Arrivai a Genova un giorno di fine Settembre.
Seguii le indicazioni che Antonio aveva avuto dal suo amico e nel giro di un paio di giorni fui imbarcato come mozzo a bordo di un transatlantico di linea in partenza per l’America.
Al momento di imbarcarmi mi chiesero che esperienza avessi in mare e che cosa sapessi fare. Risposi che per mare non ero mai andato perché fino ad allora avevo lavorato come apprendista falegname, quindi sapevo lavorare il legno e riparare mobili. Penso che sia stata questa risposta a convincerli definitivamente ad arruolarmi a bordo: ero l’unico sulla nave a saper lavorare il legno e quindi, da subito, divenni l’addetto alla manutenzione di tutta la mobilia in legno con cui erano arredati gli ambienti della nave.
Non lo sapevo ancora all’epoca e lo compresi solo molti anni dopo, ma quel viaggio e le mansioni che mi vennero assegnate rappresentarono per me il seme di tutta la mia successiva fortuna!

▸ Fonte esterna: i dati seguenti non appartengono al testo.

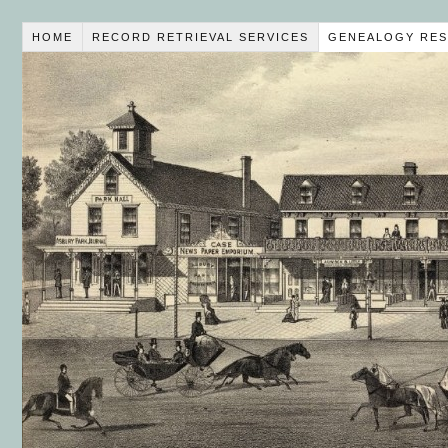
HOME
RECORD RETRIEVAL SERVICES
GENEALOGY RES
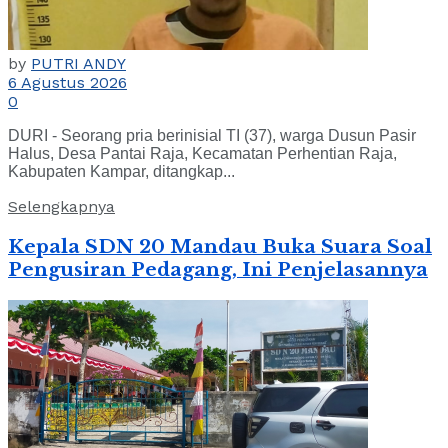
by
PUTRI ANDY
6 Agustus 2026
0
DURI - Seorang pria berinisial TI (37), warga Dusun Pasir
Halus, Desa Pantai Raja, Kecamatan Perhentian Raja,
Kabupaten Kampar, ditangkap...
Selengkapnya
Kepala SDN 20 Mandau Buka Suara Soal
Pengusiran Pedagang, Ini Penjelasannya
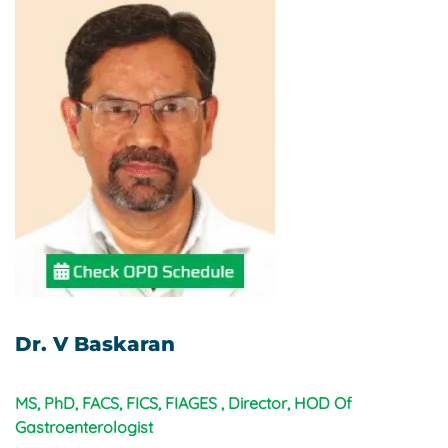
Dr. V Baskaran
MS, PhD, FACS, FICS, FIAGES , Director, HOD Of
Gastroenterologist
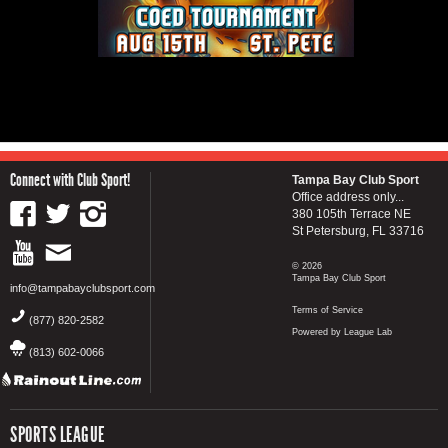
Connect with Club Sport!
Tampa Bay Club Sport
Office address only...
380 105th Terrace NE
St Petersburg, FL 33716
© 2026
Tampa Bay Club Sport
info@tampabayclubsport.com
Terms of Service
(877) 820-2582
Powered by League Lab
(813) 602-0066
SPORTS LEAGUE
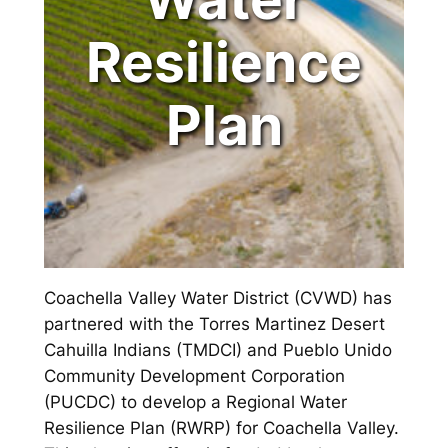
Resilience
Plan
Coachella Valley Water District (CVWD) has
partnered with the Torres Martinez Desert
Cahuilla Indians (TMDCI) and Pueblo Unido
Community Development Corporation
(PUCDC) to develop a Regional Water
Resilience Plan (RWRP) for Coachella Valley.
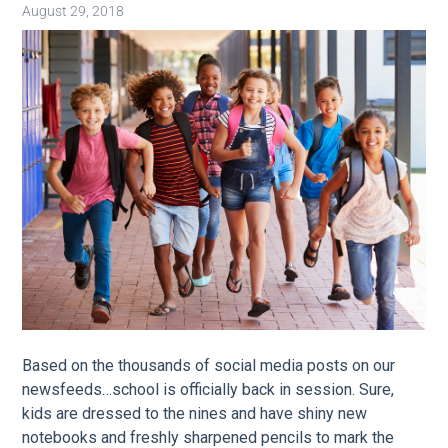
August 29, 2018
Image
Based o
n the thousands of social media posts on our
newsfeeds…school is officially back in session. Sure,
kids are dressed to the nines and have shiny new
notebooks and freshly sharpened pencils to mark the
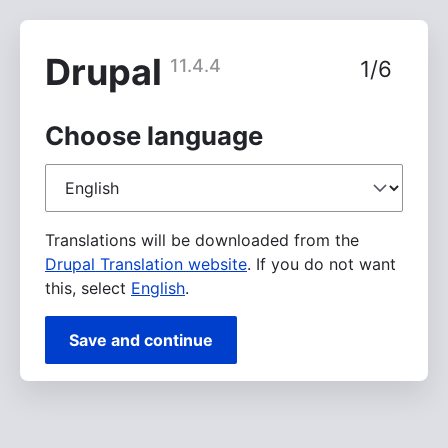
Skip
to
main
Drupal
11.4.4
1/6
content
Choose language
Choose
language
Translations will be downloaded from the
Drupal Translation website
. If you do not want
this, select
English
.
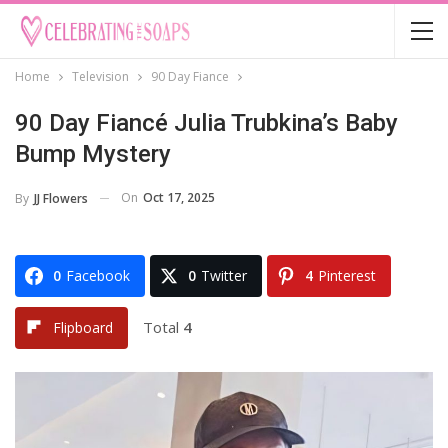
Home
Television
90 Day Fiance
90 Day Fiancé Julia Trubkina’s Baby
Bump Mystery
On
Oct 17, 2025
By
JJ Flowers
0
Facebook
0
Twitter
4
Pinterest
Total
4
Flipboard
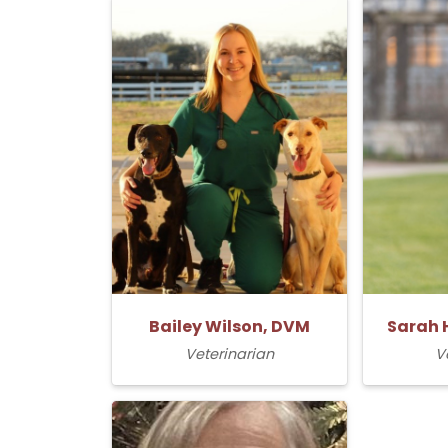
Bailey Wilson, DVM
Sarah 
Veterinarian
V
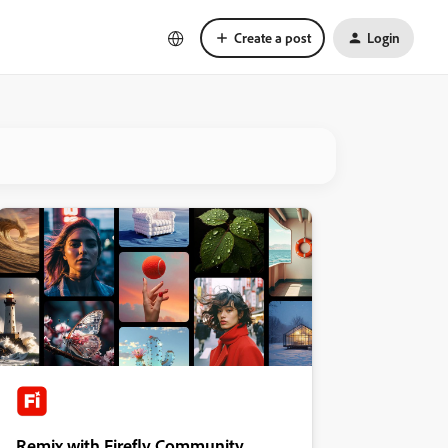
Create a post
Login
Remix with Firefly Community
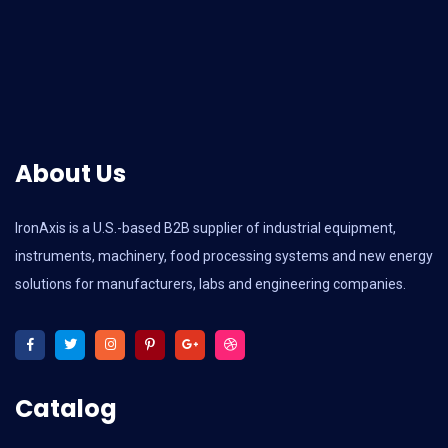
About Us
IronAxis is a U.S.-based B2B supplier of industrial equipment,
instruments, machinery, food processing systems and new energy
solutions for manufacturers, labs and engineering companies.
Catalog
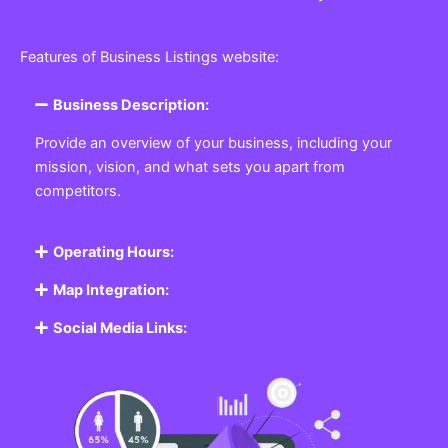
Features of Business Listings website:
Business Description:
Provide an overview of your business, including your
mission, vision, and what sets you apart from
competitors.
Operating Hours:
Map Integration:
Social Media Links:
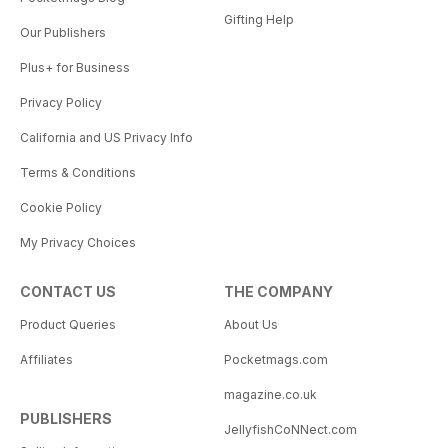
Gifting Help
Our Publishers
Plus+ for Business
Privacy Policy
California and US Privacy Info
Terms & Conditions
Cookie Policy
My Privacy Choices
CONTACT US
THE COMPANY
Product Queries
About Us
Affiliates
Pocketmags.com
magazine.co.uk
PUBLISHERS
JellyfishCoNNect.com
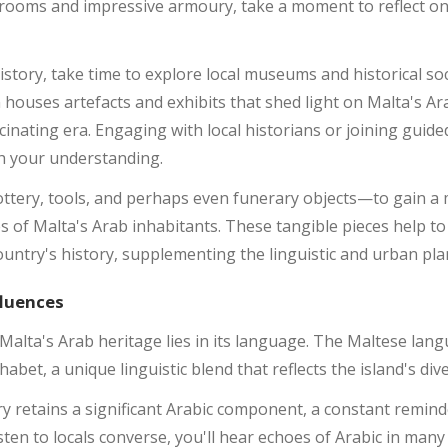
 rooms and impressive armoury, take a moment to reflect on 
istory, take time to explore local museums and historical so
n houses artefacts and exhibits that shed light on Malta's Ar
scinating era. Engaging with local historians or joining guid
ch your understanding.
tery, tools, and perhaps even funerary objects—to gain a 
ves of Malta's Arab inhabitants. These tangible pieces help t
 country's history, supplementing the linguistic and urban pl
fluences
Malta's Arab heritage lies in its language. The Maltese lang
abet, a unique linguistic blend that reflects the island's dive
 retains a significant Arabic component, a constant reminde
sten to locals converse, you'll hear echoes of Arabic in many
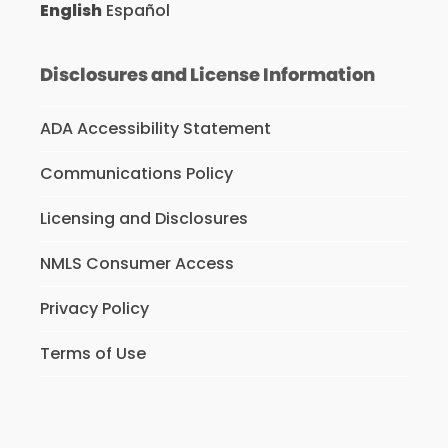
English
Español
Disclosures and License Information
ADA Accessibility Statement
Communications Policy
Licensing and Disclosures
NMLS Consumer Access
Privacy Policy
Terms of Use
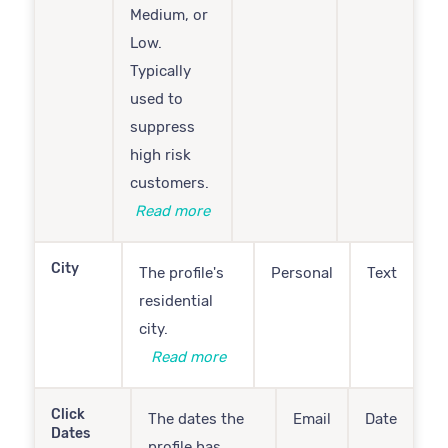
Medium, or
Low.
Typically
used to
suppress
high risk
customers.
Read more
City
The profile's
Personal
Text
residential
city.
Read more
Click
The dates the
Email
Date
Dates
profile has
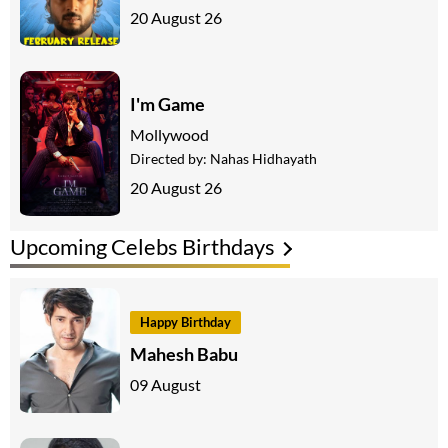
20 August 26
I'm Game
Mollywood
Directed by:
Nahas Hidhayath
20 August 26
Upcoming Celebs Birthdays
Happy Birthday
Mahesh Babu
09 August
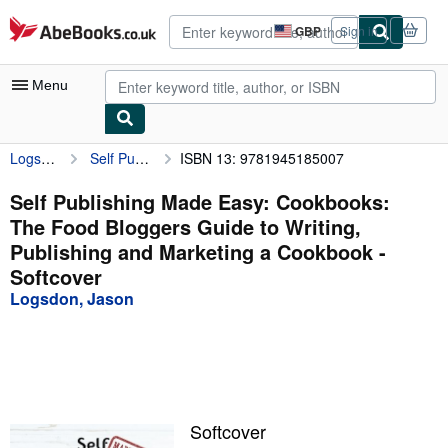
Skip to main content
AbeBooks.co.uk
GBP
Sign in
Site
shopping
preferences
Menu
Logsdon, Jason
Self Publishing Made Easy: Cookbooks: The Food Bloggers Guide to Writing, Publishing and Marketing a Cookbook
ISBN 13: 9781945185007
My Account
My Purchases
Self Publishing Made Easy: Cookbooks:
The Food Bloggers Guide to Writing,
Advanced Search
Publishing and Marketing a Cookbook -
Browse Collections
Softcover
Logsdon, Jason
Rare Books
Art & Collectables
Textbooks
Sellers
Softcover
Start Selling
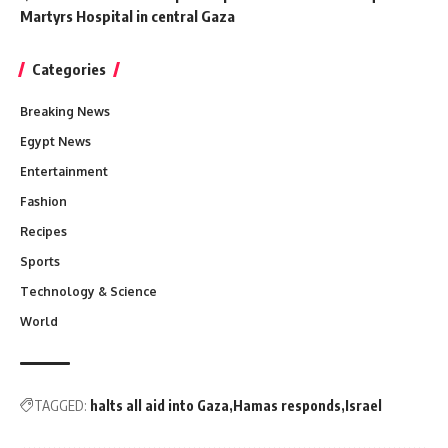
Martyrs Hospital in central Gaza
Categories
Breaking News
Egypt News
Entertainment
Fashion
Recipes
Sports
Technology & Science
World
TAGGED:
halts all aid into Gaza
Hamas responds
Israel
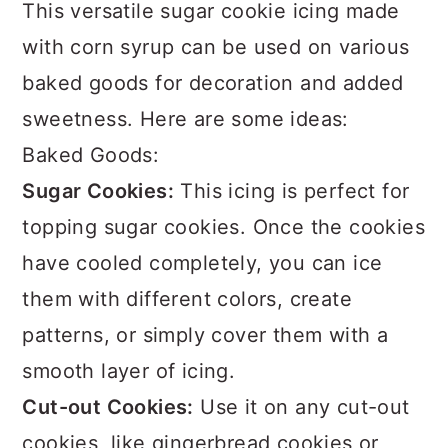
This versatile sugar cookie icing made
with corn syrup can be used on various
baked goods for decoration and added
sweetness. Here are some ideas:
Baked Goods:
Sugar Cookies:
This icing is perfect for
topping sugar cookies. Once the cookies
have cooled completely, you can ice
them with different colors, create
patterns, or simply cover them with a
smooth layer of icing.
Cut-out Cookies:
Use it on any cut-out
cookies, like gingerbread cookies or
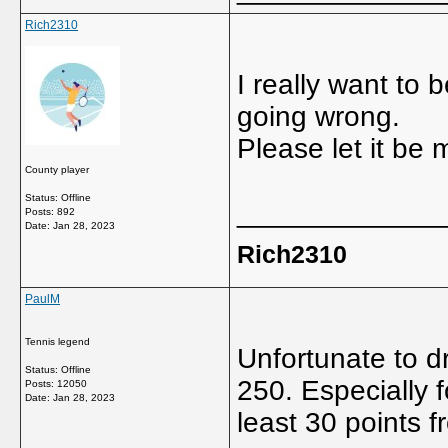
Rich2310
I really want to 
going wrong.
Please let it be 
County player
Status: Offline
_____________
Posts: 892
Date:
Jan 28, 2023
Rich2310
PaulM
Tennis legend
Unfortunate to d
Status: Offline
250. Especially 
Posts: 12050
Date:
Jan 28, 2023
least 30 points f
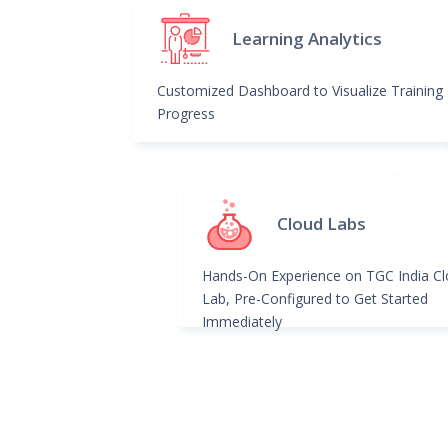
Learning Analytics
Customized Dashboard to Visualize Training
Progress
Cloud Labs
Hands-On Experience on TGC India C
Lab, Pre-Configured to Get Started
Immediately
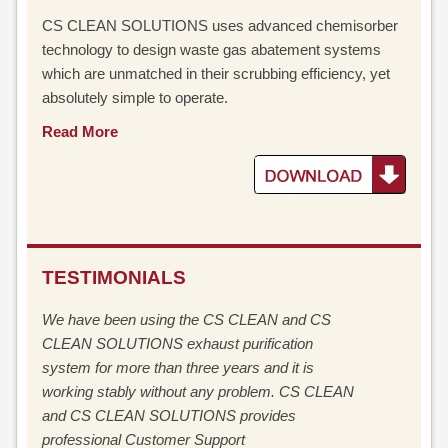
CS CLEAN SOLUTIONS uses advanced chemisorber
technology to design waste gas abatement systems
which are unmatched in their scrubbing efficiency, yet
absolutely simple to operate.
Read More
TESTIMONIALS
We have been using the CS CLEAN and CS
CLEAN SOLUTIONS exhaust purification
system for more than three years and it is
working stably without any problem. CS CLEAN
and CS CLEAN SOLUTIONS provides
professional Customer Support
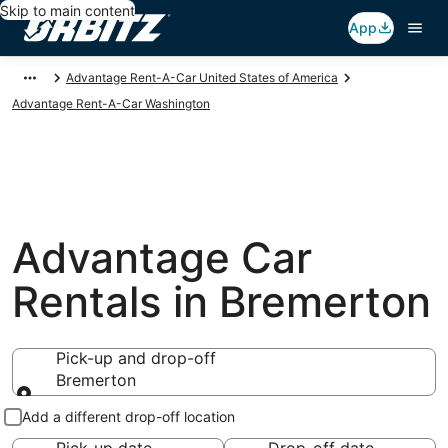
Skip to main content
App
Advantage Rent-A-Car United States of America
Advantage Rent-A-Car Washington
Advantage Car
Rentals in Bremerton
Pick-up and drop-off
Bremerton
Pick-up and drop-off
Add a different drop-off location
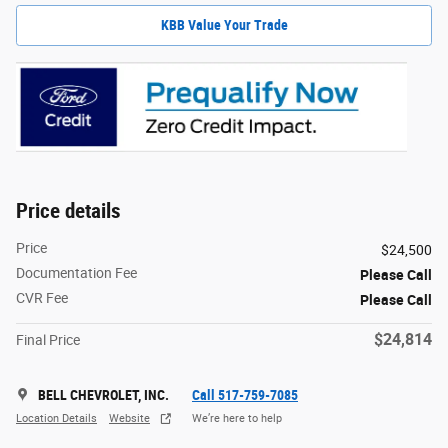
KBB Value Your Trade
Price details
Price
$24,500
Documentation Fee
Please Call
CVR Fee
Please Call
$24,814
Final Price
BELL CHEVROLET, INC.
Call 517-759-7085
Location Details
Website
We’re here to help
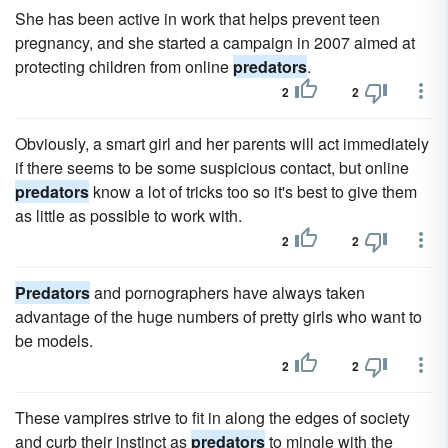
She has been active in work that helps prevent teen
pregnancy, and she started a campaign in 2007 aimed at
protecting children from online
predators
.
2
2
Obviously, a smart girl and her parents will act immediately
if there seems to be some suspicious contact, but online
predators
know a lot of tricks too so it's best to give them
as little as possible to work with.
2
2
Predators
and pornographers have always taken
advantage of the huge numbers of pretty girls who want to
be models.
2
2
These vampires strive to fit in along the edges of society
and curb their instinct as
predators
to mingle with the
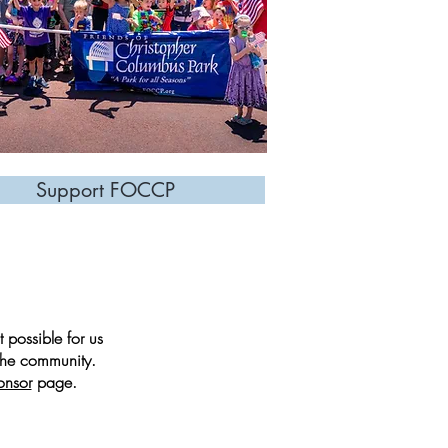
Support FOCCP
 possible for us
 the community.
onsor
page.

Il sole faceva capolino tra una coltre di nuvole bianche e grigio-blu. Spirava una tenue brezza di terra. Uomini e donne di ogni estrazione sociale si avvicendavano per salire e poi, una volta giunti a bordo, per sbracciarsi a salutare chi era rimasto a terra.
In un giorno di un Ottobre caldo e umido furono tolti tutti gli ormeggi, la nave emise i suoi fischi di saluto alla partenza e cominciò a muoversi lentamente verso il mare aperto.
Sarebbe giunta a New York qualche settimana dopo. Non so in quale giorno di preciso, perché per molti anni – tutti quelli che navigai – persi la cognizione dello scorrere del tempo.
Dal primo giorno di navigazione iniziai a fare manutenzione a mobili e arredi della nave. Non avevo mai visto prima i mobili dei transatlantici, trovai subito che avessero una linea ed uno stile molto belli. Col tempo il mio lavoro non mi sembrò più neanche tale: era diventata una vera e propria passione poter prendermi cura di quei meravigliosi oggetti e riportarli alla bellezza e funzionalità originarie. In particolare un’idea mi accarezzava la mente: cercavo di immaginarmi come potesse essere una casa arredata con questi mobili in stile marinaro. Pensavo che sarebbe stato bello, un giorno, riportare le atmosfere dei transatlantici e dei viaggi per mare all’interno della mia casa. Come ricordo di questi anni. E pensavo che la stessa cosa sarebbe potuta piacere a molte altre persone che – come me – avevano nelle vene l’amore per il mare e per tutto ciò che lo evocasse.
I miei giorni da mozzo-falegname trascorrevano intensi e per me ogni cosa era una nuova scoperta. Passavo tutte le ore del giorno a piallare, verniciare, smontare e riparare…
Mi accorsi all’improvviso come fossero lontani i tempi delle estati trascorse seduto sul muretto del porticciolo a contare le vele all’orizzonte. Adesso, in viaggio, passavano giorni e giorni senza scorgerne neanche una di vele.
Dopo qualche giorno di navigazione ci lasciammo alle spalle il Mediterraneo sullo stretto di Gibilterra e restammo solo noi di fronte all’Oceano Atlantico. L’Oceano era la “cosa” più imponente che avessi mai visto, una massa infinita d’acqua in continuo, costante movimento, capace di sprigionare con le onde delle forze inaffrontabili.
Subito dalla prima notte presi un’abitudine: non riuscivo a dormire molto, tanto mi sembrava di vivere quasi in un sogno, quindi ero solito, a notte fonda, svegliarmi e uscire sul ponte, sdraiarmi per terra ed ammirare la volta celeste come non l’avevo mai vista, così incredibilmente punteggiata di stelle.
Trascorsero in questo modo molti giorni, molte notti e molti lunghi mesi della mia vita. Su un transatlantico di linea tra l’Europa e l’America a riparare mobili in stile marinaro ed i più vari oggetti di marineria che erano in dotazione. A incrociare persone che non avrei mai più incontrato con il loro carico di destini e storie. Tra due porti e due città: Genova e New York.
Finché un giorno a New York decisi che non sarei tornato indietro un’altra volta. Decisi che da lì in poi avrei solo proseguito in avanti.